Leaving a young LGD with poultry is most likely going to result in dead poultry. Even a LGD puppy has to play and interact with something. There isn't much social interaction with chickens for a puppy and playing with them results in dead birds. I am sure others will disagree but I do not believe a dog is capable of forming a bond with poultry like they would sheep or goats. Do a search and see how many LGD pups kill chickens. Seems a pretty common occurrence on here. Yes they can guard them as part of the property once they are old enough to be trusted with them but until then they are just as likely to kill them as any other puppy. I would get an older dog from a working home that is past the puppy stage and used to the birds being around or fence the birds in.


----------



## BarbadosSheep (Jun 27, 2011)

Jason, that is my understanding as well. LGDs will protect poultry, but they will not bond with them like the do to humans or other livestock. If allowed to free range with birds, they will not stay with them because they have no bond.


----------



## thaiblue12 (Feb 14, 2007)

JasoninMN said:


> I would get an older dog from a working home that is past the puppy stage and used to the birds being around or fence the birds in.


They did get two working adults, who just had a litter. 


Mine as about 4-8 month olds killed adolescent chickens. There was something that set them off about them, both LGD are different ages but both went after that age group of chickens. They never touched a chick or adult but I lost a few of those mid-age chickens. They now leave all age chickens alone but they really do not care about them. They are just something that is around. If a chicken squawks loudly it may get their attention but if a goat kid yells they are in high alert and run all barking while trying to see why the kid is yelling. They do respond to guineas screaming, not because they care if the guinea gets eaten but because they know it is alarming for a reason. 

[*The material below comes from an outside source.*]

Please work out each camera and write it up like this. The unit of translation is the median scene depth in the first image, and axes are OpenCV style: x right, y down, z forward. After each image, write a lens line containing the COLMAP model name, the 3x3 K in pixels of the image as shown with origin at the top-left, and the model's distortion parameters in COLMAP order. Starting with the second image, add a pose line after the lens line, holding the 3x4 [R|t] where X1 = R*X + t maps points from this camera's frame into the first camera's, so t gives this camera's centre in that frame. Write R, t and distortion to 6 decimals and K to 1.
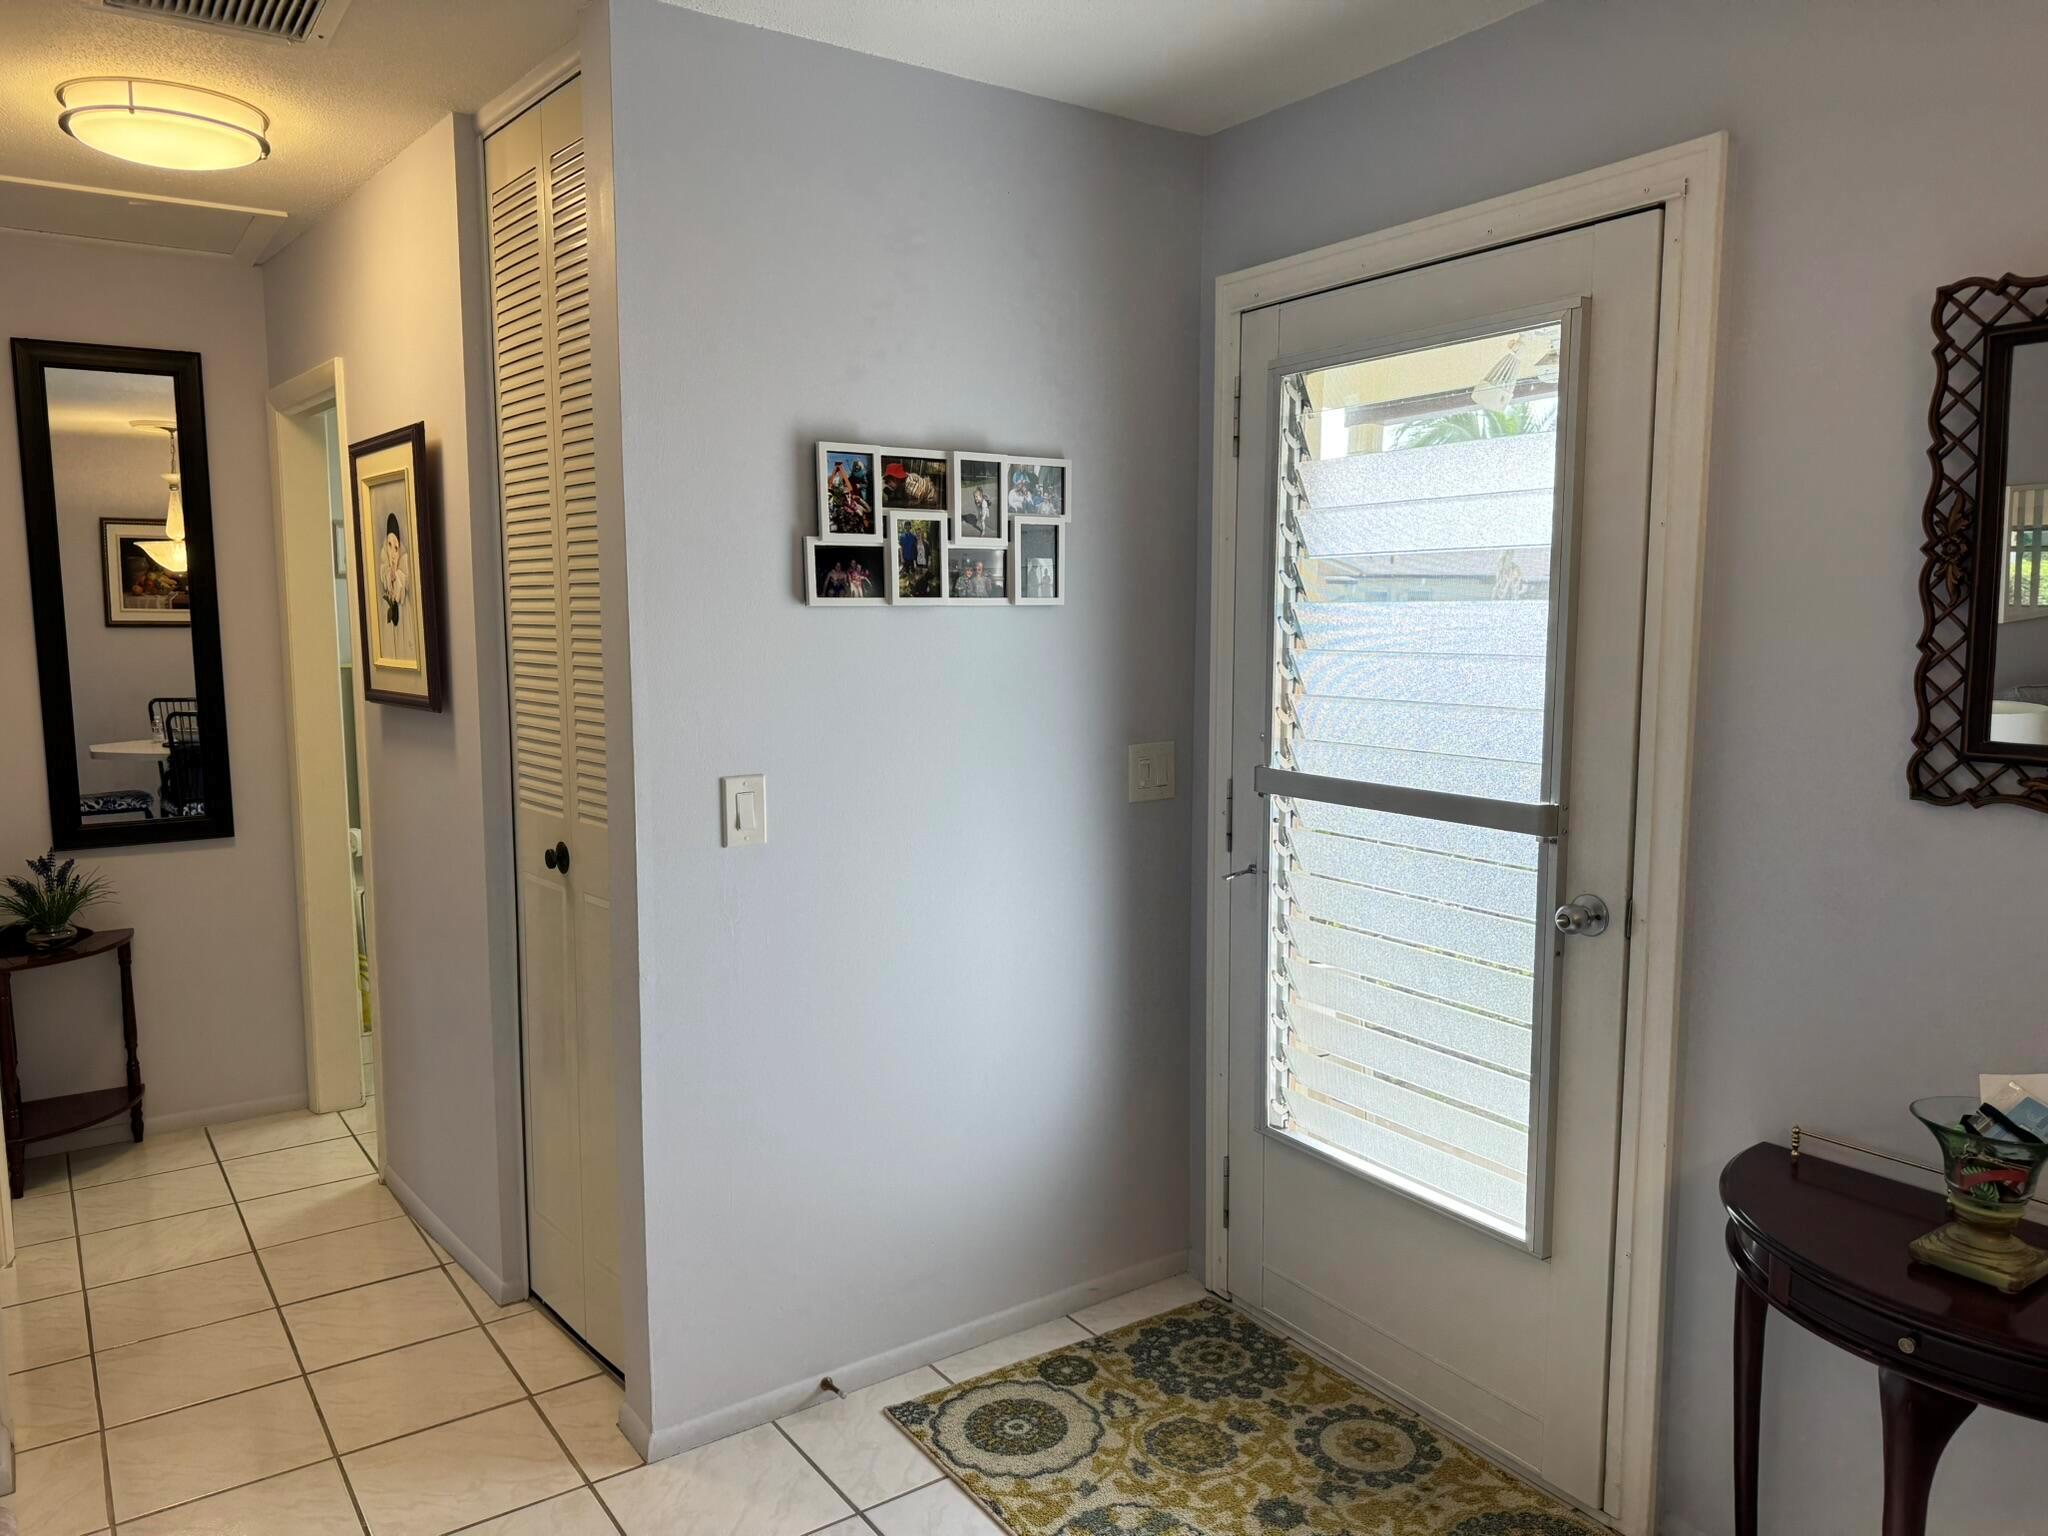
lens RADIAL K [[1423.8, 0, 1027.6], [0, 1423.8, 781.2], [0, 0, 1]] dist [0.035435, -0.049448]
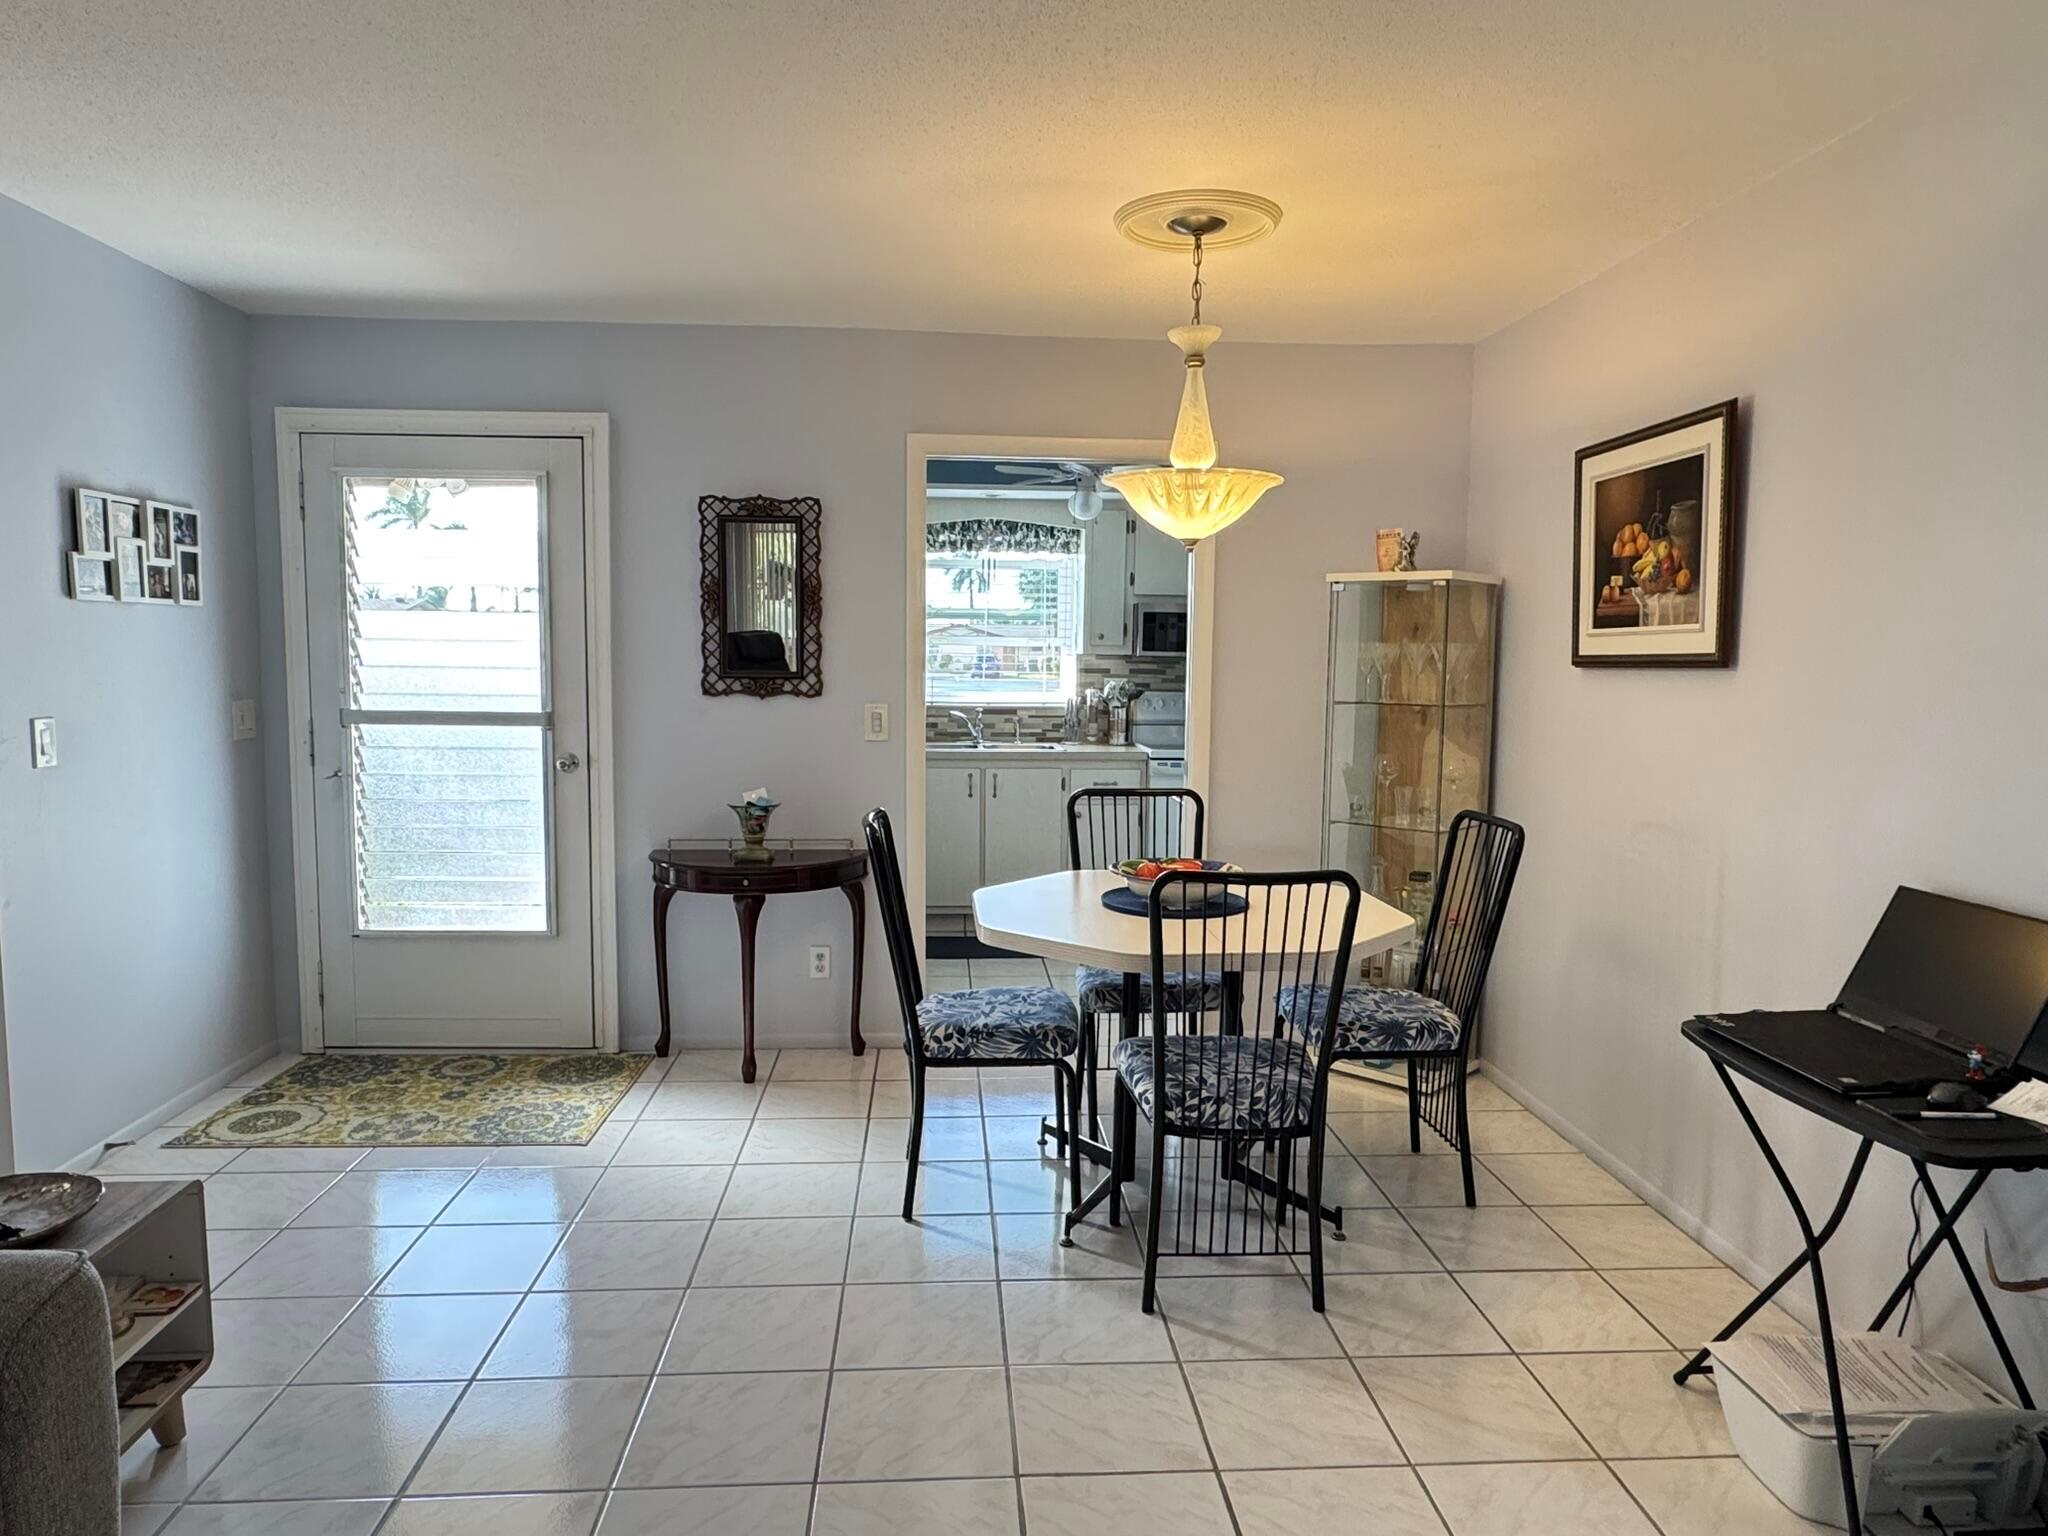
lens RADIAL K [[1284.6, 0, 1010.2], [0, 1284.6, 779.2], [0, 0, 1]] dist [-0.004219, 0.000176]
pose [[0.526972, -0.075293, 0.846541, -0.728909], [0.086622, 0.995639, 0.034632, 0.091370], [-0.845457, 0.055079, 0.531196, -0.465119]]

Granted you do not want to turn these puppies into pets but at the same time you do not want to sell puppies that are running away from people, that cannot be handled and etc. I would not buy a puppy who did that. I need to trim nails, brush them and make them mind me. I train them like my house dogs, to tolerate whatever I do but I also train them with the goats and farm living. They are still dogs and need to learn the rules.
Yes my older boy guards me when I am outside, but he is also still paying attention to the goats and checks on them. He also helps me up and down hills when I am wearing the wrong shoes and am likely to end up on my butt


----------



## DaniR1968 (May 24, 2008)

So, OP will have to get either sheep or goats to keep in the same general area as the chickens. The chickens will be guarded as a result! Just kidding, sort of. LOL

OP is your property fenced at all? If nothing else, you might consider fencing an area with hotwire or use an underground fence for the pups or, as stated, they will wander.


----------



## DaniR1968 (May 24, 2008)

Double post


----------



## JasoninMN (Feb 24, 2006)

thaiblue12 said:


> They did get two working adults, who just had a litter.


Maybe I missed something but it doesn't specify in this post whether they had the littler or they are looking at someone else's litter. Now they do say that the adults hang out at the house and not with the barn animals. They want to be with people which would make me believe they are not working dogs. It sounds like they don't bother the other animals though. If they are working dogs they should already be patrolling the grounds and recognize the distress calls of birds being killed. Now if there are puppies already involved and they have a litter, I would rather be raising the pups by the house then putting them unsupervised with poultry. That way I can watch their interaction with the other animals and correct any problems. The parents would be moved out to the barn so they can do what they are meant to do and after a year or two you can switch them around again to have pets and working dogs if that is what they desire. Let the parents come up to the house an hour or so a day to socialize, be fed, groomed or whatever. They will adapt.

**Did a search and see then pups are theirs. I would still, move parents to barn and raise pups under supervision.


----------



## bourbonred (Feb 27, 2008)

My adult dogs are great with chickens (although one is an egg eater!!! Haven't worked on that problem yet) DH watched the male chase off a neighbor's dog who entered the front yard, then nip at the turkey who was too close to the dog to herd it back to the house where it belonged. Last week I watched the female herd an adolescent chicken out of the overgrowth and back toward the house. But they only seem concerned with happenings around the house. Yes, they wander for miles, but out here they can do that. I have cattle and poultry, I don't have sheep or goats. Maybe the answer is just to build the bird area in the orchard on the front lawn where the dogs spend most their time. I lost a grown male turkey up at the barn last week who was out free-ranging. I've got to find a better solution for my birds. Maybe if I put the automatic dog feeders up at the barn instead of at the house? One dog is strictly food motivated (the egg-eater). The adult male was living on a chain in a poultry area when I got him 2 years ago; the female was given to me by a HT'er and was used to poultry, sheep, and goats; but wouldn't stay in fences and wasn't a good fit for the situation. I appreciate all the suggestions. I know there is a good answer.


----------



## Maura (Jun 6, 2004)

It might end up being easier to make a chicken tractor. You can move the poultry around, put them on fresh grass everyday, but still have them in a pen.


----------